We are in an age of rapid communications, Facebook, Twitter, 24 hour News etc. Although this website will not, cannot and has no intension of competing with the major social media sites, perhaps in some small way may develop into a platform for peoples’ memories, with the here and now compared to the recent past. Our rural aspect is also continually under threat. With some politicians going into politics without getting any real life skills it would appear that some of our precious landscapes and rural aspect, through rash and poor decisions, there is the potential for a significant amount that could be lost forever. Our rural environment is beneficial to us all and it is unfortunate farms that surround Canterbury are in the hands of either property developers or farming families where the current generation are not interested in farming but sit on land that will be very valuable as Canterbury pushes out beyond it’s current boundary. Click on the HIMN-Action Group page for further details.
March 2010 – Colin Carmichael, Chief Executive of Canterbury City Council explains the Local Development Framework to Hilltop Residents. Meeting chaired by the Author.
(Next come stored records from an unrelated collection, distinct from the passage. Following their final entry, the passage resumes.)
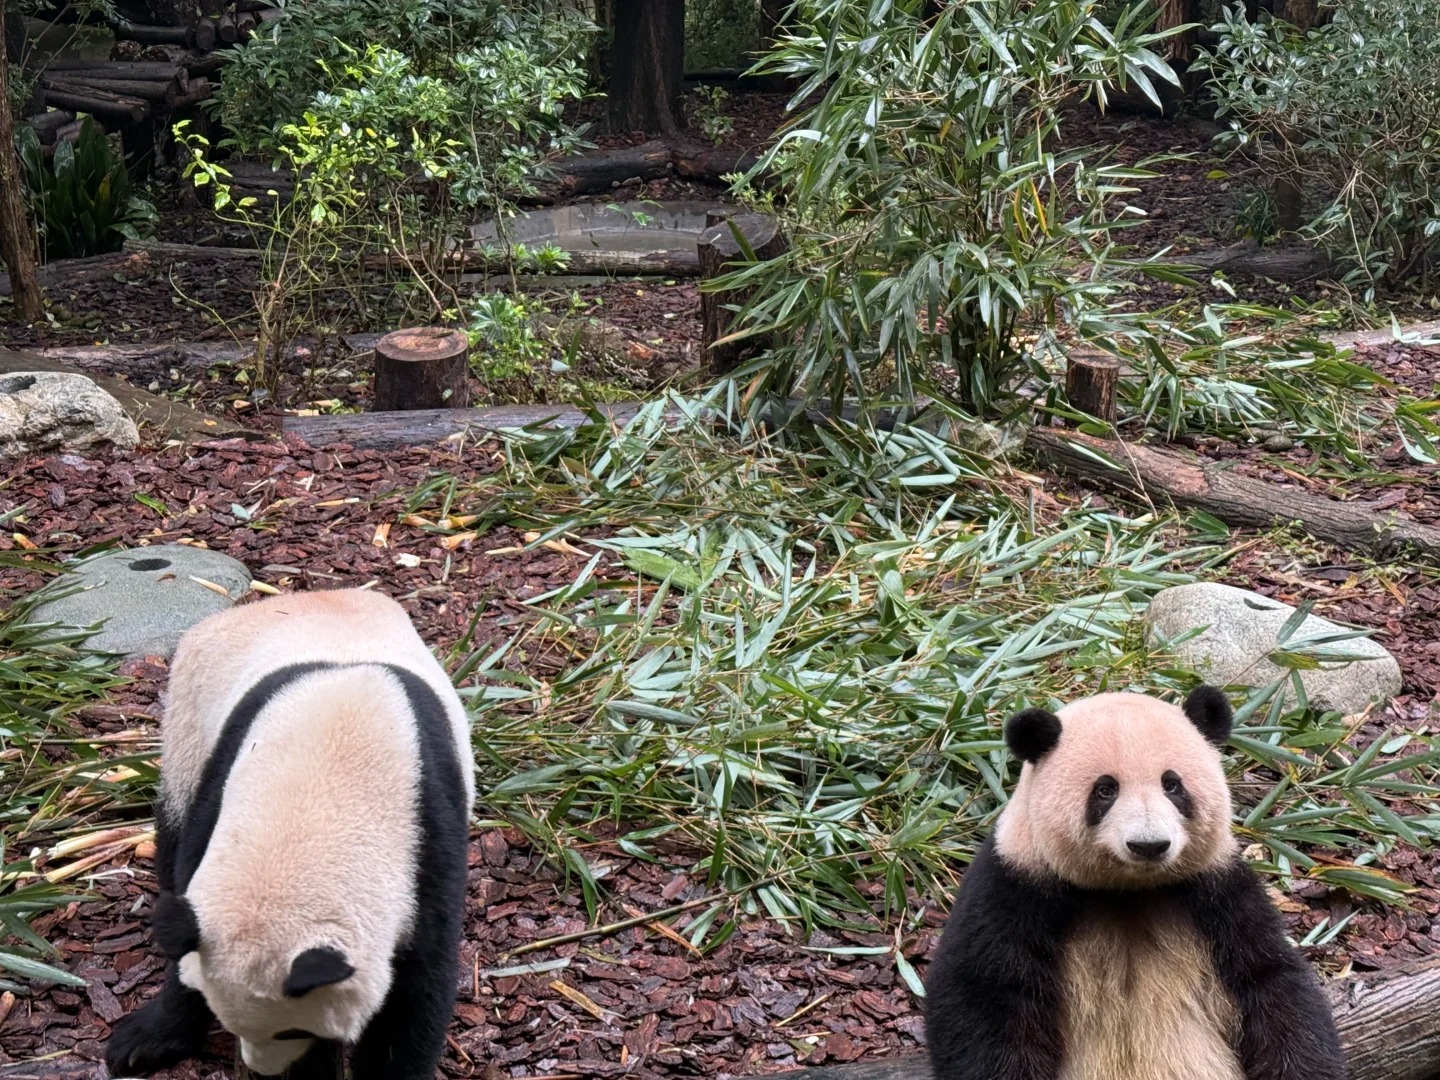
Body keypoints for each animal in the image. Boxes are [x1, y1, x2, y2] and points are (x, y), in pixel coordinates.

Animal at [105, 588, 476, 1079]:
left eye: (294, 1031)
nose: (262, 1067)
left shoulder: (427, 833)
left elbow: (416, 991)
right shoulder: (220, 784)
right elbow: (183, 913)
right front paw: (146, 1039)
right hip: (187, 723)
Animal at [924, 686, 1346, 1080]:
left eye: (1172, 785)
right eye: (1105, 789)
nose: (1149, 845)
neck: (1128, 890)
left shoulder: (1217, 890)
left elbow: (1271, 982)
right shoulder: (1016, 885)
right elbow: (987, 995)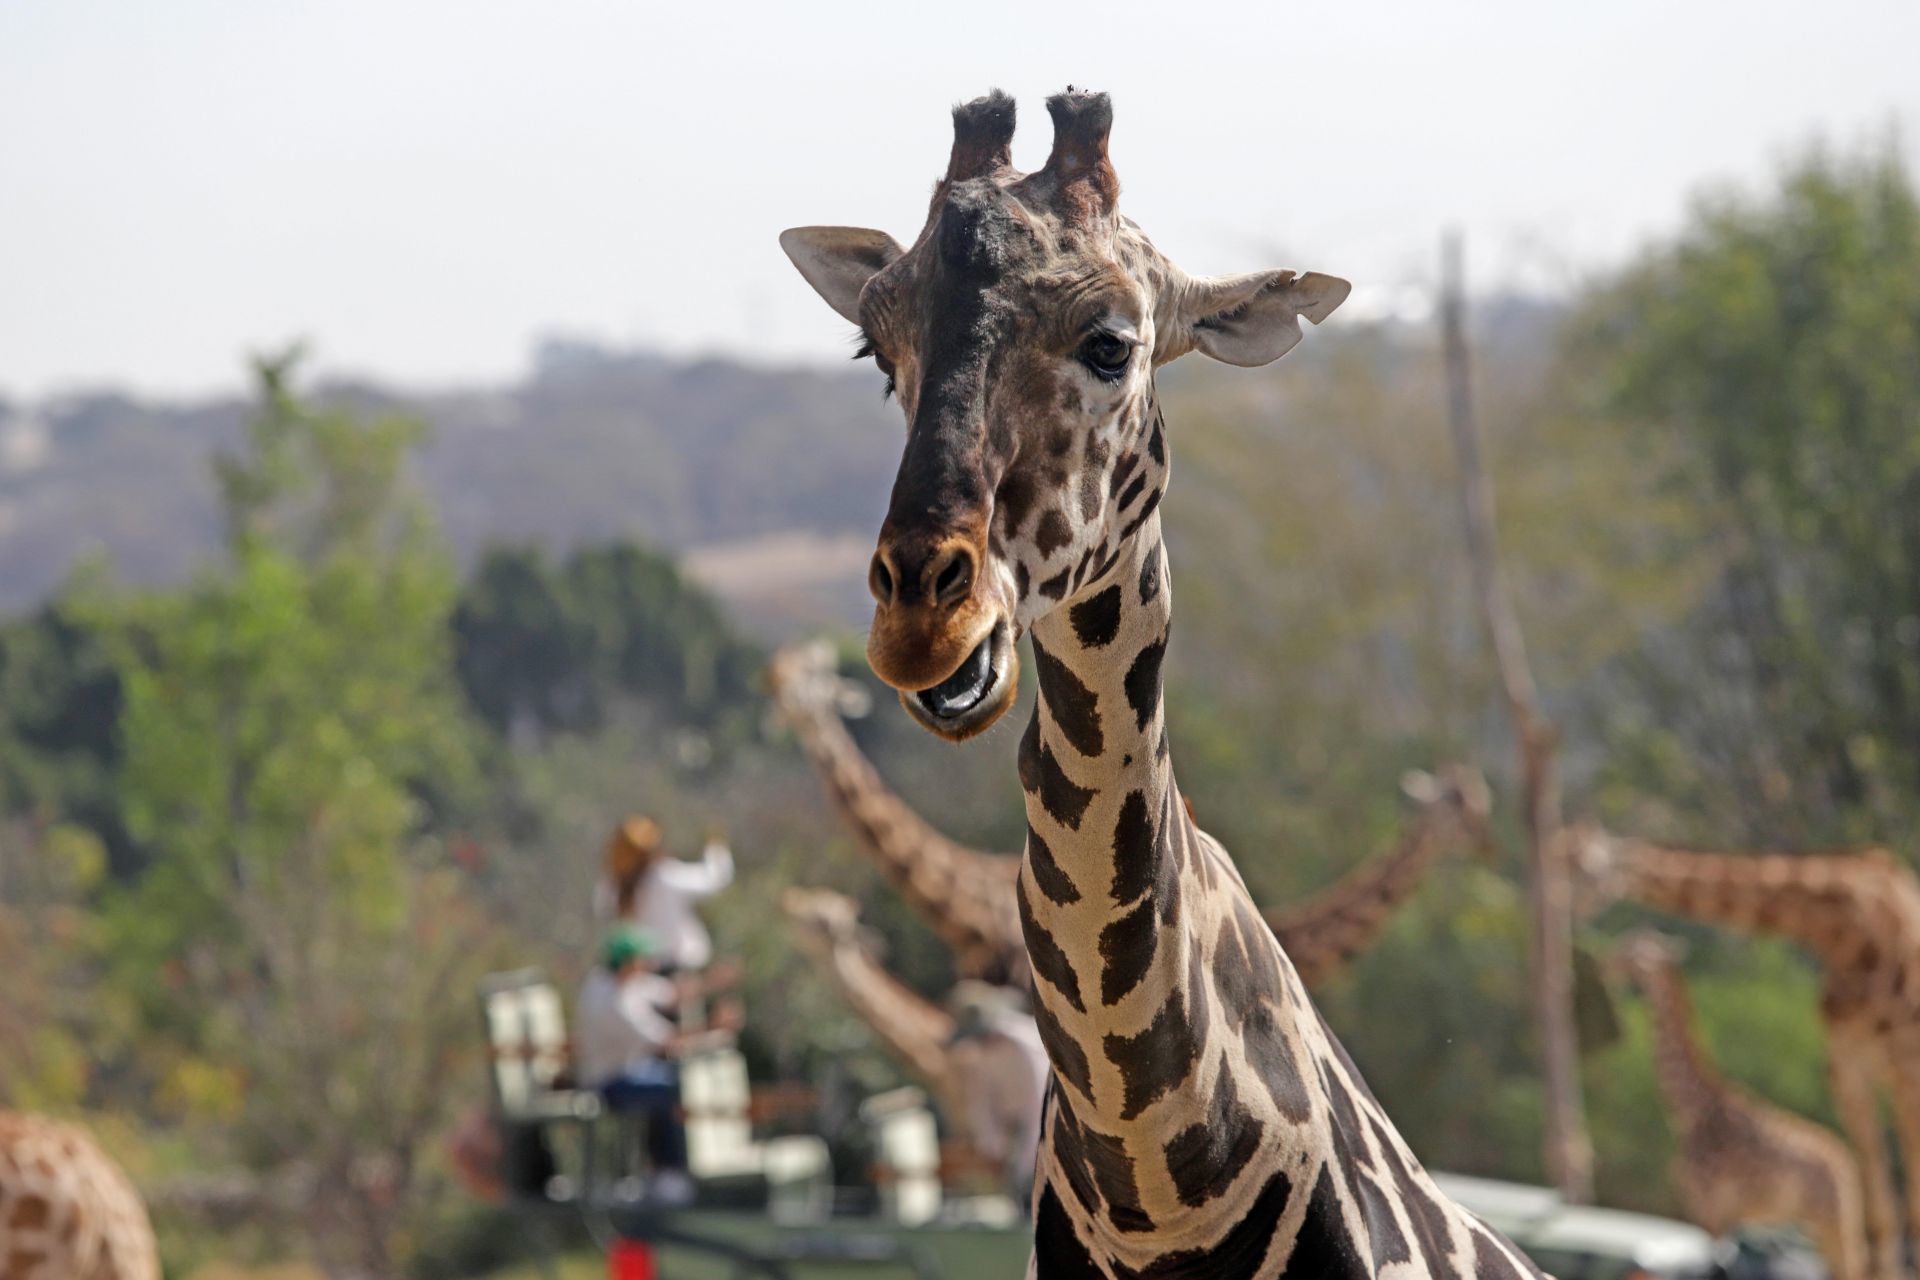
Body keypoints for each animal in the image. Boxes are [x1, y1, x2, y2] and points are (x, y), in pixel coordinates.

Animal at [1612, 932, 1866, 1280]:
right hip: (1820, 1222)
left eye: (1633, 952)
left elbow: (1715, 1266)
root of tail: (1846, 1164)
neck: (1690, 1112)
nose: (1608, 962)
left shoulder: (1710, 1205)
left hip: (1832, 1220)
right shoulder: (1712, 1210)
Outside the family element we have chosen to add a small history of East Kent starting with coastline and maritime. As the site develops we are very much looking for contributions and criticisms particularly if there are inaccuracies. Going forward we would like to expand into road transport, aviation, particularly with the Battle of Britain and the subsequent local airdromes that supported the few. As mentioned on the Whitstable page the Canterbury to Whitstable railway line being the first commercial railway in the country, if not the world will bring yet another area of interest.